Potentially merging the Regency into ETP or SXL; and I know you don't want to comment too much about that, but just curious about what type of synergies might be realized if you were to put, say, Regency with Energy Transfer.

Kelcy L. Warren

Yes. Well, the -- we have shared services with Regency and Energy Transfer today. So a lot of the synergies have been extracted from the partnerships. However, I believe, at some point, it does make mathematical sense to consider the merger of Regency into Energy Transfer Partners. Obviously, they are publicly traded as is ETP, and there would be conflicts committees, various opinions, it would be the process that we take very, very seriously. But I think, at some point, I think that is something that I believe to be inevitable.

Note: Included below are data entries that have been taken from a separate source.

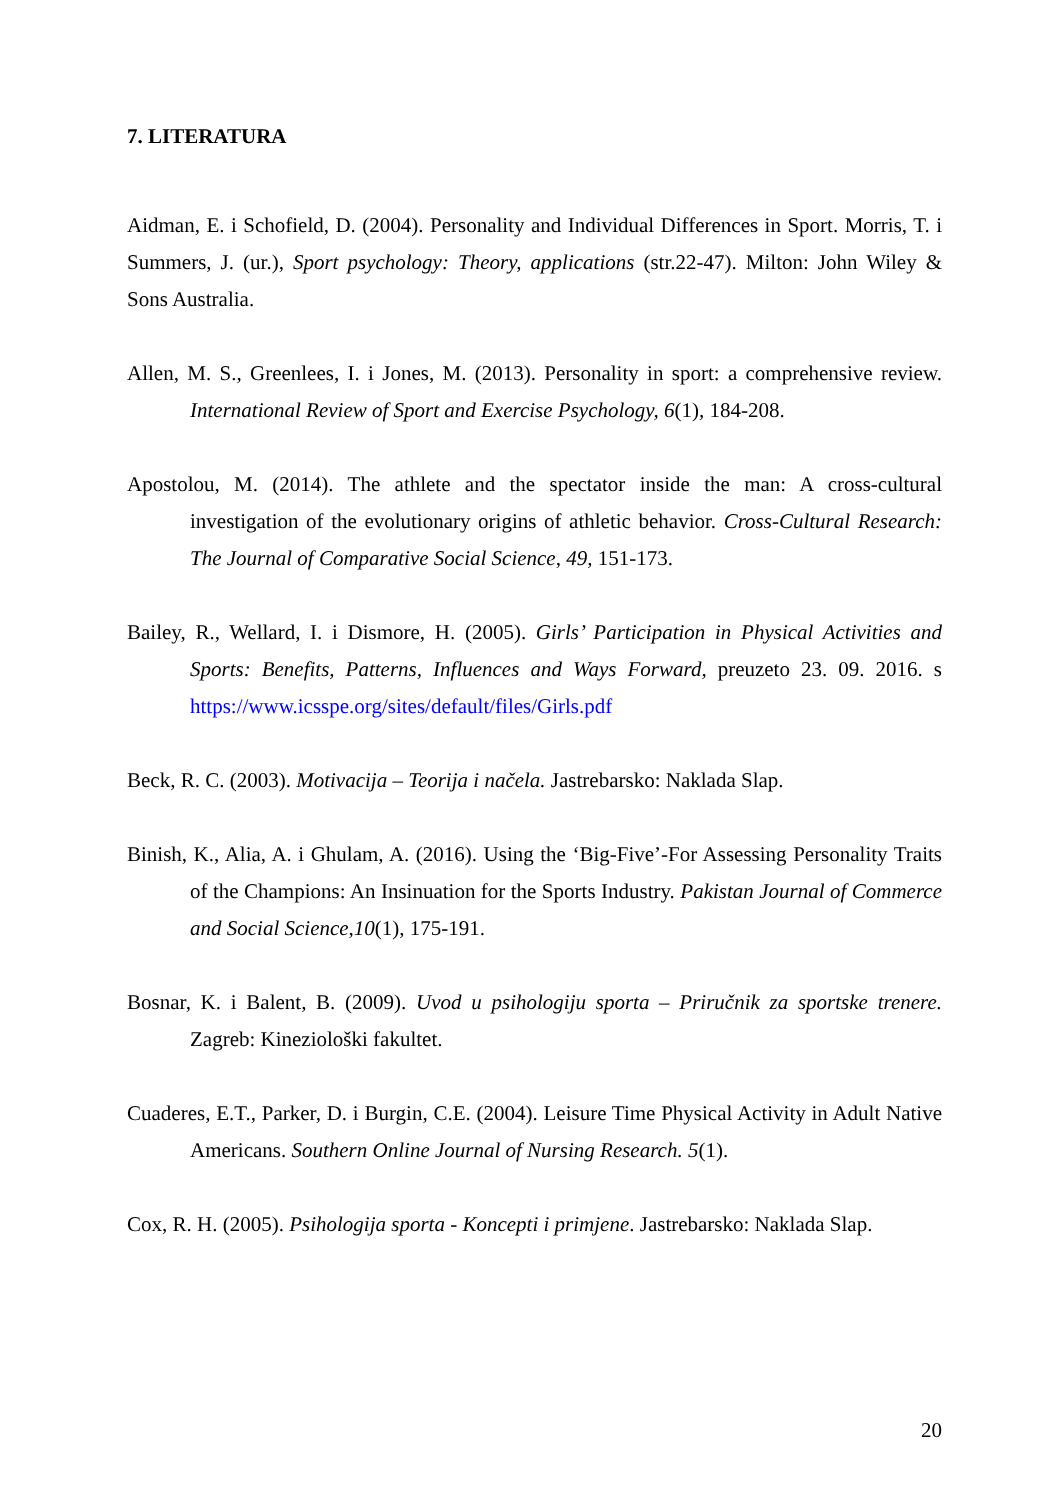7. LITERATURA
Aidman, E. i Schofield, D. (2004). Personality and Individual Differences in Sport. Morris, T. i Summers, J. (ur.), Sport psychology: Theory, applications (str.22-47). Milton: John Wiley & Sons Australia.
Allen, M. S., Greenlees, I. i Jones, M. (2013). Personality in sport: a comprehensive review. International Review of Sport and Exercise Psychology, 6(1), 184-208.
Apostolou, M. (2014). The athlete and the spectator inside the man: A cross-cultural investigation of the evolutionary origins of athletic behavior. Cross-Cultural Research: The Journal of Comparative Social Science, 49, 151-173.
Bailey, R., Wellard, I. i Dismore, H. (2005). Girls’ Participation in Physical Activities and Sports: Benefits, Patterns, Influences and Ways Forward, preuzeto 23. 09. 2016. s https://www.icsspe.org/sites/default/files/Girls.pdf
Beck, R. C. (2003). Motivacija – Teorija i načela. Jastrebarsko: Naklada Slap.
Binish, K., Alia, A. i Ghulam, A. (2016). Using the ‘Big-Five’-For Assessing Personality Traits of the Champions: An Insinuation for the Sports Industry. Pakistan Journal of Commerce and Social Science,10(1), 175-191.
Bosnar, K. i Balent, B. (2009). Uvod u psihologiju sporta – Priručnik za sportske trenere. Zagreb: Kineziološki fakultet.
Cuaderes, E.T., Parker, D. i Burgin, C.E. (2004). Leisure Time Physical Activity in Adult Native Americans. Southern Online Journal of Nursing Research. 5(1).
Cox, R. H. (2005). Psihologija sporta - Koncepti i primjene. Jastrebarsko: Naklada Slap.
20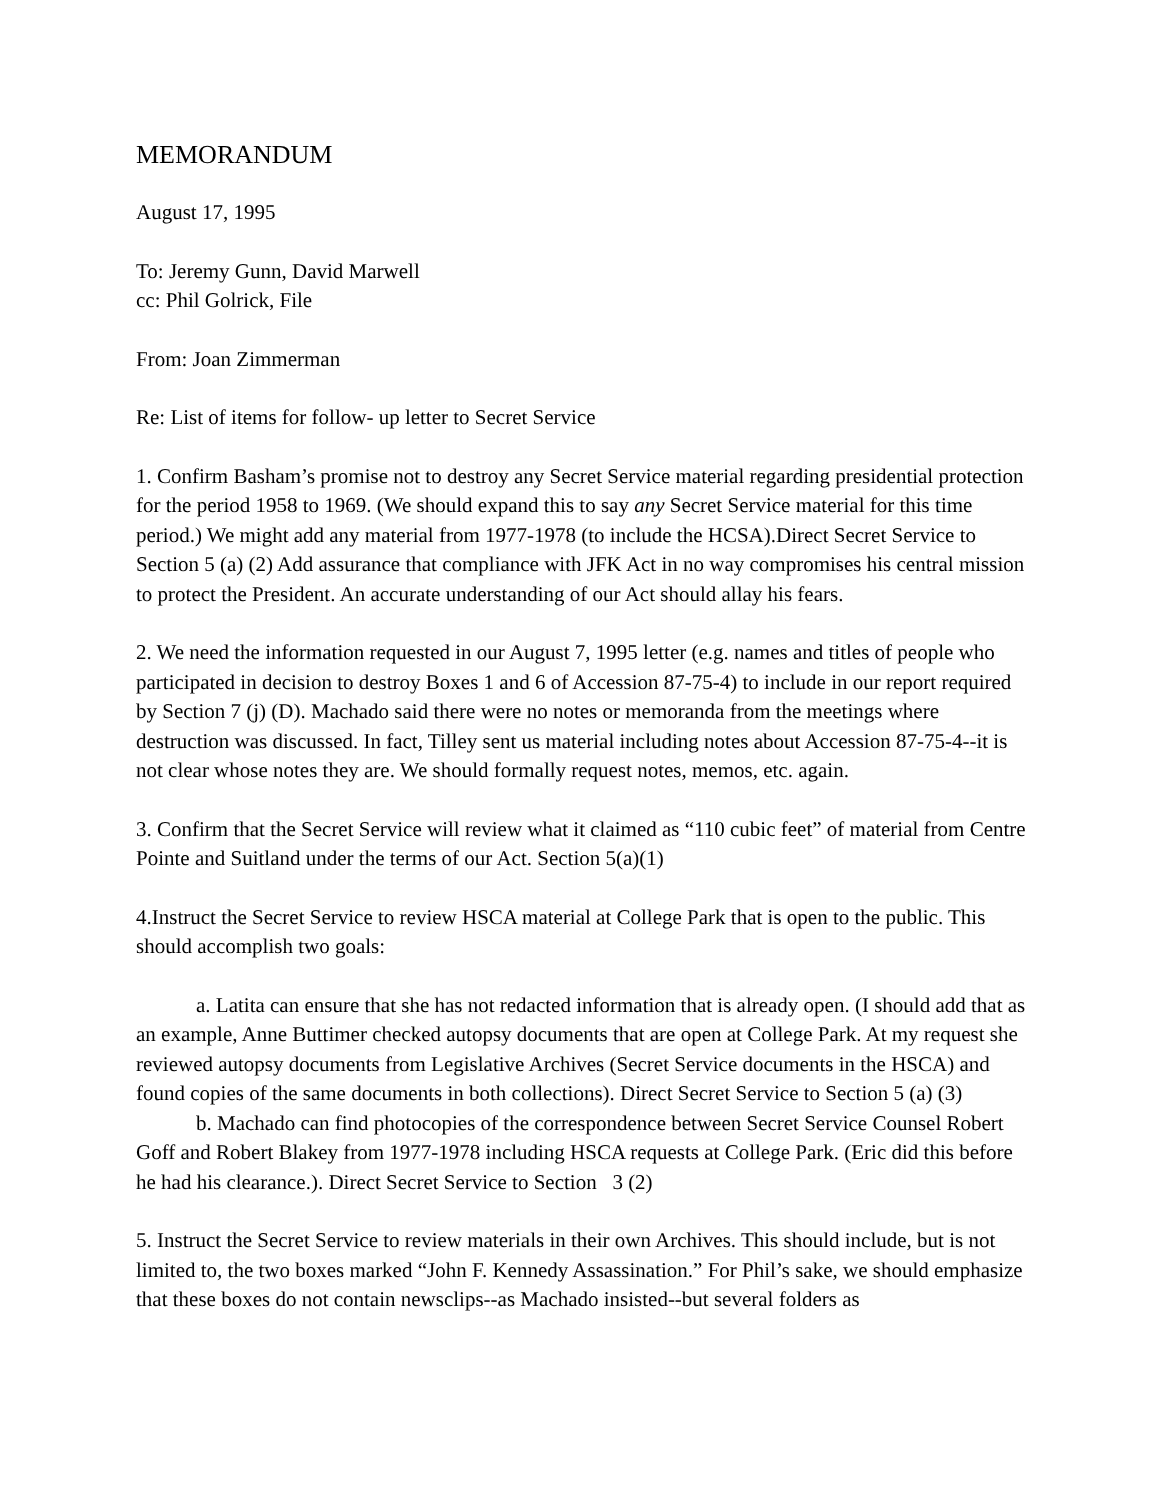MEMORANDUM
August 17, 1995
To: Jeremy Gunn, David Marwell
cc: Phil Golrick, File
From: Joan Zimmerman
Re: List of items for follow- up letter to Secret Service
1. Confirm Basham’s promise not to destroy any Secret Service material regarding presidential protection for the period 1958 to 1969. (We should expand this to say any Secret Service material for this time period.) We might add any material from 1977-1978 (to include the HCSA).Direct Secret Service to Section 5 (a) (2) Add assurance that compliance with JFK Act in no way compromises his central mission to protect the President. An accurate understanding of our Act should allay his fears.
2. We need the information requested in our August 7, 1995 letter (e.g. names and titles of people who participated in decision to destroy Boxes 1 and 6 of Accession 87-75-4) to include in our report required by Section 7 (j) (D). Machado said there were no notes or memoranda from the meetings where destruction was discussed. In fact, Tilley sent us material including notes about Accession 87-75-4--it is not clear whose notes they are. We should formally request notes, memos, etc. again.
3. Confirm that the Secret Service will review what it claimed as “110 cubic feet” of material from Centre Pointe and Suitland under the terms of our Act. Section 5(a)(1)
4.Instruct the Secret Service to review HSCA material at College Park that is open to the public. This should accomplish two goals:
a. Latita can ensure that she has not redacted information that is already open. (I should add that as an example, Anne Buttimer checked autopsy documents that are open at College Park. At my request she reviewed autopsy documents from Legislative Archives (Secret Service documents in the HSCA) and found copies of the same documents in both collections). Direct Secret Service to Section 5 (a) (3)
b. Machado can find photocopies of the correspondence between Secret Service Counsel Robert Goff and Robert Blakey from 1977-1978 including HSCA requests at College Park. (Eric did this before he had his clearance.). Direct Secret Service to Section 3 (2)
5. Instruct the Secret Service to review materials in their own Archives. This should include, but is not limited to, the two boxes marked “John F. Kennedy Assassination.” For Phil’s sake, we should emphasize that these boxes do not contain newsclips--as Machado insisted--but several folders as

Ethan H. Bellamy - Robert W. Baird & Co. Incorporated, Research Division

Okay. One more question. With respect to the Williams' PLR in chemicals, how does that change the game at all for you? Has it opened up new ideas for potentially moving downstream?

Kelcy L. Warren

Mackie, will you help me with that? I believe there's a PLR.

Marshall S. McCrea

It's a private letter ruling, I'm not sure which. Could you tell us which one you're talking about?

Ethan H. Bellamy - Robert W. Baird & Co. Incorporated, Research Division

Just the olefins business in Geismar.

Marshall S. McCrea

I don't know if we've studied that one.

Kelcy L. Warren

I've not.

Marshall S. McCrea

Yes. We don't have our Lone Star folks on the line, and I'm not familiar with that.

Operator

At this time, I'm showing no further questions in queue. I would like to turn the call back over to Mr. Martin Salinas for any closing remarks.

Martin Salinas

Thanks, Derek, and thanks, everybody, for joining us today. We look forward to the future for Energy Transfer. And, everybody, have a good day. Thank you.

Operator

Ladies and gentlemen, that concludes today's conference. We thank you for your participation. You may now disconnect. Have a great day.